男子バレーボール主務の芳賀雄治へのインタビューを、3文で要約してください。

**提示文:**
- - - -

【特集】主務対談 芳賀雄治

男子バレーボール

 チームのマネジメントを担う役割として主務は欠かせない存在だ。多くの観客が詰めかけ、大盛り上がりをみせた早慶戦でも、運営として成功の立役者となったのは主務の芳賀雄治(商4=山形南)であった。芳賀は選手としてもベンチに入り、チームの雰囲気づくりをする傍らで、主務としての業務もこなしている。主務の仕事や芳賀のバレーボール人生に迫った。

※この取材は8月24日にオンラインで行われたものです。

 

ボールを追いかけることが好き

取材に応じる芳賀主務

 

――バレーボールとの出会いは

芳賀 僕が小学校5年生のときに兄がバレーボール部に入部して、そこで興味をもちました。もともと水泳をやっていたのですが、新しいスポーツがやりたいなと思い、小学校5年生のときくらいから遊びで(バレーボールを)始めて、中学に入学してから本格的にやり始めた感じです。

 

――中学生のころからアウトサイドヒッターをやられていたのですか

芳賀 そうですね。ずっとアウトサイドヒッターでやっていたのですが、中学生のときの県選抜の大会だけミドルブロッカーをやりましたね(笑)。

 

――急にミドルブロッカーをすることはできるものなのですか

芳賀 その当時は身長が180センチくらいあって、周りの中学生と比べて身長が高い方だったのでミドルブロッカーをやることになりました。

 

――高校時代はどんな選手でしたか

芳賀 今もそうなのですが、とにかくずっと熱い人だったのかなと思っています(笑)。1点1点にすごく喜んだりだとか、練習の1本を特に大事にしていて、練習の1本がいつか試合で出るというマインドでやっていたりだとか。あとは結果が出たときはやはりうれしかったですし、それが励みになりました。すごく真面目だったのかなと思います(笑)。

 

――山形南校からなぜ早稲田に

芳賀 もともと早稲田か慶應に行くことを迷っていました。春高(全国高校バレーボール選抜優勝)があったことで一般入試は受けられなくて指定校推薦ということは決まっていて。その中で早稲田か慶應で迷っていたのですが、バレーが強くてさらに同期に大塚(大塚達宣副将、スポ4=京都・洛南)が入学することがわかっていたので、レベルの高いところでやりたいなと思って早稲田を選びました。

 

――大学でもバレーを続けようと思ったきっかけはありますか

芳賀 先ほども言ったように、同期に大塚がいることや、あと当時は全日本インカレ(全日本大学選手権)で早稲田が2連覇していたこともあってレベルの高いところに身をおいて自分をさらに磨き上げていきたいなという思いがありました。あとは、自分の中で、高校時代はバレーボールをすることが呼吸のようなものだったので(笑)。そのこともあって自然に入部したという感じですね。

- - - -

**データ内容:**

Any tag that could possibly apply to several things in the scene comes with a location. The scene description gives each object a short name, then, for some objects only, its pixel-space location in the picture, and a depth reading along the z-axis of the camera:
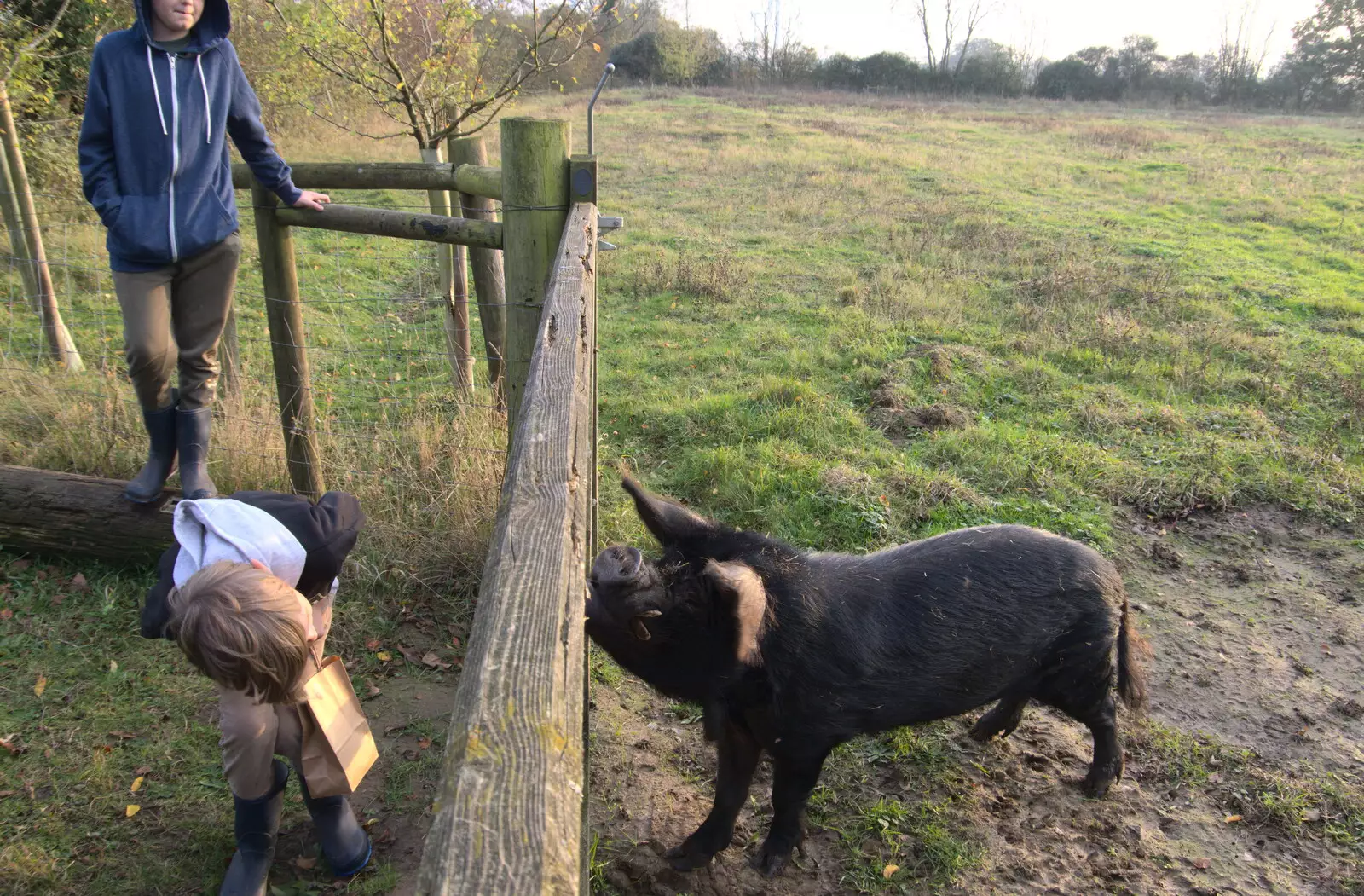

- - - -

**回答:** 主務の芳賀雄治(商4)は選手としてベンチに入ってチームの雰囲気をつくりながら主務の業務もこなし、早慶戦では運営面で成功の立役者となった。小学5年生のときに兄のバレーボール部入部をきっかけに興味をもち、中学から本格的に始めて、ずっとアウトサイドヒッターを務めてきた。早稲田を選んで大学でも続けたのは、バレーが強く同期に大塚が入学し、全日本インカレで2連覇していたため、レベルの高い環境で自分を磨きたいと考えたからだ。